Dani Rodrik discusses one simple economic theory which suggests that more open trade has contributed to inter-national inequality. Here’s another.
In ‘Shifts in Economic Geography and Their Causes’ (pdf, html), Anthony Venables explains the key concepts of economic geography and some straightforward implications. The core insight, to put it very simply, is that there are increasing returns to proximity in terms of productivity, but also some increasing costs - which is why cities tend to be highly productive and diverse but also frequently more unpleasant, unhealthy or dangerous. ‘First nature’ geography creates exogenous differences between places in terms of productivity, and these “become amplified, as firms move into locations with good geography, and the proximity-productivity relationship causes further increases in productivity”.
This amplification therefore creates much more spatial inequality than is ‘justified’ by natural geography alone. In terms of inter-national differences, Venables argues that these differences are borne mostly by wages, as labour is the immobile factor compared to capital: “Since labor may be a small share of the costs of production there can be a large multiplier effect here. If labor is 10 percent of gross costs, then a 50 percent difference in the productivity of all inputs will translate into a 500 percent wage difference”. Thus economic geography seems to explain a large part of international inequality, though Venables is careful to stress that there are other causes and amplifying factors, such as the endogeneity of institutions.
What about the theoretical case of identical countries? Here, Venables argues that the existence of trade costs means geography can create large international differences out of almost nothing.
Equilibrium outcomes are summarized in Chart 2 [below], which has trade costs on the horizontal axis and real wages on the vertical axis. At very high trade costs the economies have identical economic structures and identical real wages, as indicated. This is because when trade in goods is expensive, supply and demand in each country’s product market (one of the dispersion forces of section II) are the dominant forces which determine the location of activity.
As trade costs fall (moving left on the chart) so the possibility of supplying consumers through trade rather than local production develops, and the productivity-proximity relationship becomes relatively more important. Below some level of trade costs, t* these forces come to dominate, and one of the countries (N in the chart) gains most of manufacturing, and consequently has a high real wage. This clustering deindustrializes the other country (S), which experiences a fall in its real wage. The important point to note is that following this there is a range of trade costs in which the world necessarily has a dichotomous structure. Wages are lower in S than in N, but it does not pay any firm to move to S as to do so would be to forego the benefits of the productivity-proximity relationship arising from the large market and proximity to suppliers that are found in N.

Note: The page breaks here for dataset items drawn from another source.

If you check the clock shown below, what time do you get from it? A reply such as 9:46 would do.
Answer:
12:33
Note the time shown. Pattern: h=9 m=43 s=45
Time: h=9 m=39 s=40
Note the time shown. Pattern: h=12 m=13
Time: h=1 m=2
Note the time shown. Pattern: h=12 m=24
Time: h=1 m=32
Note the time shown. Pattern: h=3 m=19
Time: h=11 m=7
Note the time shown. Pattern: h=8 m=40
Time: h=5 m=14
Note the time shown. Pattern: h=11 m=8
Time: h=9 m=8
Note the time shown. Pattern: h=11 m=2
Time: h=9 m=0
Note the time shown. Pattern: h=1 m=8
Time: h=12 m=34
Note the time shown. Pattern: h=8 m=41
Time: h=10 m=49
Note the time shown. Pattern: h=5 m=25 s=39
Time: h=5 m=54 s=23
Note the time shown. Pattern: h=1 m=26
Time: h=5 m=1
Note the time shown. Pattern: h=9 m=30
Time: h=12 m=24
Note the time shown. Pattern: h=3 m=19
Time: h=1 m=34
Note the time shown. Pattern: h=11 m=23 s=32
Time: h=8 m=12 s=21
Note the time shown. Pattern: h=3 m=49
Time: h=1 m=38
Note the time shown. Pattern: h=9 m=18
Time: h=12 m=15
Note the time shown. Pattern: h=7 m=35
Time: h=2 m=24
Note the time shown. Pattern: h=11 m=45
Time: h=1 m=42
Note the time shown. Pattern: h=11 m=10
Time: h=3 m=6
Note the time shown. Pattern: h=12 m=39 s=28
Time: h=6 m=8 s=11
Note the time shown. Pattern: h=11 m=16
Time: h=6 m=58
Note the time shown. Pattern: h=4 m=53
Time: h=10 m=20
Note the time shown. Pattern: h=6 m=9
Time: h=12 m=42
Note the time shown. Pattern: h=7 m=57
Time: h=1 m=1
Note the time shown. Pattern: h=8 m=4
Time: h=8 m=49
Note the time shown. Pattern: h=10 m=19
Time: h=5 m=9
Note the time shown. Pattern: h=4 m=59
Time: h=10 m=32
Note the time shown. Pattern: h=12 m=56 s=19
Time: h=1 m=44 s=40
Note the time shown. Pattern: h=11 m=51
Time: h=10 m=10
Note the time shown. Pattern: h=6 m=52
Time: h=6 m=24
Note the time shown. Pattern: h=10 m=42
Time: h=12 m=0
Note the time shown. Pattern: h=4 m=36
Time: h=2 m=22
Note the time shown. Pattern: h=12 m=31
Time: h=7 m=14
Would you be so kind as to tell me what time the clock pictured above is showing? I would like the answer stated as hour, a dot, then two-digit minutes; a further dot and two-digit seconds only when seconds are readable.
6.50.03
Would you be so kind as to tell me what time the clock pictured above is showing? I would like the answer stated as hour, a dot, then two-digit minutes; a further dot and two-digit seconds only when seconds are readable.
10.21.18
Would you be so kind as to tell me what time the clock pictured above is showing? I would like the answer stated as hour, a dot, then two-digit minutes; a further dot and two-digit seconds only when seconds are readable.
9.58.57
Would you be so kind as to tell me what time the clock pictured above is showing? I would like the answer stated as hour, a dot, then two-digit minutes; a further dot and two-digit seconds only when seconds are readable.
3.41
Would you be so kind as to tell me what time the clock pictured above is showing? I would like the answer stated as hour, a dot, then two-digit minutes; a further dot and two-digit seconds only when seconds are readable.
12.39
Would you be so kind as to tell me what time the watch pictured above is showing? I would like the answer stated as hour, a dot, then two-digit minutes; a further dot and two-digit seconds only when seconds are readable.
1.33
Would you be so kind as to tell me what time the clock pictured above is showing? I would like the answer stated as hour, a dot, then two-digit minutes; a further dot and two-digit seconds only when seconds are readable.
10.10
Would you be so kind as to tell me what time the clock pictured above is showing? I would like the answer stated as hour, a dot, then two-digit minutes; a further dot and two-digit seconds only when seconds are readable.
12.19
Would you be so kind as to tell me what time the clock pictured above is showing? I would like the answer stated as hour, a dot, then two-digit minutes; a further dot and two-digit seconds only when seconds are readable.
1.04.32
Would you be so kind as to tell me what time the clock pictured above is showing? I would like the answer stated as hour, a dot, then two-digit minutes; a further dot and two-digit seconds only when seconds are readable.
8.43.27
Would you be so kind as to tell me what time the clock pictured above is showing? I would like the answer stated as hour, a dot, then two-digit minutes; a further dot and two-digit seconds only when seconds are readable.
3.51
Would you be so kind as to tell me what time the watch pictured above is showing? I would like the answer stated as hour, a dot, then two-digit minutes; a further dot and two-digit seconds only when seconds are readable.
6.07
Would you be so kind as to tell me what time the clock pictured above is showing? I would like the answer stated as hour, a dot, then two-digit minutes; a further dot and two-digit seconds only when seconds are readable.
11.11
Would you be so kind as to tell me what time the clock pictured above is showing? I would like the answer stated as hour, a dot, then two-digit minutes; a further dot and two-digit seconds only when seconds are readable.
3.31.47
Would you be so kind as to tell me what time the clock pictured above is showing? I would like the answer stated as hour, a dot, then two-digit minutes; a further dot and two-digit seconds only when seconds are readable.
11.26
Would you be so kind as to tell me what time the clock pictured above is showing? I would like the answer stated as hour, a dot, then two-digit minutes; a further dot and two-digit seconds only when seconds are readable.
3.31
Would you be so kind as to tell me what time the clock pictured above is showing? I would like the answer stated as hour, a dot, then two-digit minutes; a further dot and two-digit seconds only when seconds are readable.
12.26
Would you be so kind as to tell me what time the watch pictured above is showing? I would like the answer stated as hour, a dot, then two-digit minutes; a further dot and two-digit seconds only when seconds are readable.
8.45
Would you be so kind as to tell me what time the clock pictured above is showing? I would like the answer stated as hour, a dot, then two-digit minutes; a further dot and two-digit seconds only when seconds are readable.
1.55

In this model the productivity-proximity relationship derives just from the costs of trading intermediate goods. This means that as trade costs fell further, so the clustering force becomes weaker, and location comes to be determined by factor prices, a dispersion force. This is the era of globalization, in which manufacturing starts to move from N to S and the equilibrium wage gap narrows. Factor price equalization is attained when trade is perfectly free-the death of distance. Of course, the model goes all the way to factor price equalization simply because the only productivity-proximity mechanism captured in the model is trade in intermediates, a mechanism which is switched off once trade is free. If other mechanisms were included, then inequalities would persist.
Also, while trade costs have fallen there is no prospect of them disappearing so that incomes equalise in this kind of (highly stylized) model.
Something else worth thinking about is what these insights from economic geography mean for that treasured tool of many of today’s economists, the cross-country growth regression. If very large disparities in income can result from little or no initial differences in the geography (or policies or institutions) of countries, then the results of analyses regressing growth against these factors might be telling us even less than we thought.